:: Извлечённый текст ::

Поскольку Господь не захотел прервать на этом мою жизнь, храня ее для грядущих испытаний, поднявшиеся бури улеглись. Кардинал-посол нежданно переменился ко мне; я имел с ним откровенный разговор и заявил о своем намерении просить отставки. Он воспротивился этому; он утверждал, что сейчас отставка моя показалась бы опалой, что я обрадовал бы ею своих врагов, прогневил первого консула и лишил бы себя возможности жить покойно в тех краях, куда я хочу удалиться. Он предложил мне съездить недели на две, а то и на месяц, в Неаполь.

В это же самое время Россия прощупывала почву на предмет приглашения меня наставником к великому князю *: но если мне было суждено посвятить остаток жизни наследнику престола, то ждать этого от меня мог только Генрих V.

Покуда я метался между множеством возможностей, я получил известие, что первый консул назначил меня посланником в Вале *. Поначалу, выведенный из себя доносами, он разгневался, но, успокоившись, понял, что я из породы тех людей, которые хороши только тогда, когда они сами себе голова, и что меня не следует никому подчинять, иначе от меня не будет проку. Вакансий не было; он учредил должность, подходящую для моей любящей одиночество, жаждущей независимости натуры; он послал меня в Альпы, он вверил мне католическую республику, по которой струят свои воды бесчисленные потоки: у себя под ногами мне предстояло увидеть Рону и наших солдат — Рону, стремящуюся вниз, к Франции, солдат, поднимающихся вверх, к Италии, а впереди моему взору открывался бы опасный Симплонский перевал. Консул готов был предоставить мне вдоволь свободного времени для путешествий по Италии, а г‑жа Баччоки передала мне через Фонтана, что, как только освободится должность посла в крупном государстве, я получу ее. Итак, нежданно и невольно я одержал первую победу на дипломатическом поприще: поистине во главе государства стоял высокий ум, не желавший, чтобы кабинетные интриги терзали другой ум, в котором он чувствовал слишком сильную потребность выйти из-под чужой власти.

:::
:: Фрагменты данных ::

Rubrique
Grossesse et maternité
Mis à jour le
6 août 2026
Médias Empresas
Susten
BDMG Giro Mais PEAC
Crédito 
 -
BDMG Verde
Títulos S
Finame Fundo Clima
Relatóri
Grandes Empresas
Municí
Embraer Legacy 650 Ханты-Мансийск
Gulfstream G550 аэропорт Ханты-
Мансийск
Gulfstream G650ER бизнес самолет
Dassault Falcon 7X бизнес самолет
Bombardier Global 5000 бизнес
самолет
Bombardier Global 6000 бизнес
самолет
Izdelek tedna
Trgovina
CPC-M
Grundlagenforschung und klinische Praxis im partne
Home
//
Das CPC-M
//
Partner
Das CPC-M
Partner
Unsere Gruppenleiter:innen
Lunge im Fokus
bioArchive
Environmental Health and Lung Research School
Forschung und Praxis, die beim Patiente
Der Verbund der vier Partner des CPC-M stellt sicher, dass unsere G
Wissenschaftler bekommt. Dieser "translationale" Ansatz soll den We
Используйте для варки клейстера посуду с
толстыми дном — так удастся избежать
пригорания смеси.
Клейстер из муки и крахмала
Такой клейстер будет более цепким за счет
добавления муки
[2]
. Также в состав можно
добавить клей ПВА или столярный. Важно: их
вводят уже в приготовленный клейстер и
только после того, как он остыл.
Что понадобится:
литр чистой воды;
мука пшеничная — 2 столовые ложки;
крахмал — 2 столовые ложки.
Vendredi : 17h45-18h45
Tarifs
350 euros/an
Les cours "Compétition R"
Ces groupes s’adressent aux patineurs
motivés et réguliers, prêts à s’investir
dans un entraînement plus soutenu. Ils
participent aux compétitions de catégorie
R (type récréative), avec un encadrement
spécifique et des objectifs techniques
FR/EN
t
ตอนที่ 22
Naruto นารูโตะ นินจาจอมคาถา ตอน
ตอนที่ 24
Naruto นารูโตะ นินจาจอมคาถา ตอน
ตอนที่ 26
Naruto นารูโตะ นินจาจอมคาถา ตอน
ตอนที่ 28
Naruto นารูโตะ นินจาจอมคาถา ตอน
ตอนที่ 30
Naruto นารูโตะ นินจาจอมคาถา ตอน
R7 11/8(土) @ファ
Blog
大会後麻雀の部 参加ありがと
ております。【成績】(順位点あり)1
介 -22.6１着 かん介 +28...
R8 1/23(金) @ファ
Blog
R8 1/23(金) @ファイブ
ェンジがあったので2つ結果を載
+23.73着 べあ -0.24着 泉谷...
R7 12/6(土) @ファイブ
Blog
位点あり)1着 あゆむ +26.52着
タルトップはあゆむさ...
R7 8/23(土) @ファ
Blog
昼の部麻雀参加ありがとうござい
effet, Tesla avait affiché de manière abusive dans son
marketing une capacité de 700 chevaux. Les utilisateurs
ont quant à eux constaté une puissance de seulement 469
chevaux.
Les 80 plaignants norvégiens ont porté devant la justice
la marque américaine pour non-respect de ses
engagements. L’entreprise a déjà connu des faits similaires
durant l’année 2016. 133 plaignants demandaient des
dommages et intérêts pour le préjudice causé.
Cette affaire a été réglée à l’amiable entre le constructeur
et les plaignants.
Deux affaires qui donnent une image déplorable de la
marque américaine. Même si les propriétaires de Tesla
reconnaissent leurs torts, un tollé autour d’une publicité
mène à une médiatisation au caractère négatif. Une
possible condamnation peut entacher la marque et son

:::

## Учебные задания
- a) Процитируйте извлечённый текст от слов «В это же самое» до слов «только Генрих V.» включительно.
- b) Приведите строки записей от начала записей до строки с «Gulfstream G650ER бизнес самолет» включительно, заменив в них «аэропорт» на «аэродром» и не меняя ничего другого. Другие строки не приводите.

## Ответы по заданиям
- a)
В это же самое время Россия прощупывала почву на предмет приглашения меня наставником к великому князю *: но если мне было суждено посвятить остаток жизни наследнику престола, то ждать этого от меня мог только Генрих V.

- b)
Rubrique
Grossesse et maternité
Mis à jour le
6 août 2026
Médias Empresas
Susten
BDMG Giro Mais PEAC
Crédito 
 -
BDMG Verde
Títulos S
Finame Fundo Clima
Relatóri
Grandes Empresas
Municí
Embraer Legacy 650 Ханты-Мансийск
Gulfstream G550 аэродром Ханты-
Мансийск
Gulfstream G650ER бизнес самолет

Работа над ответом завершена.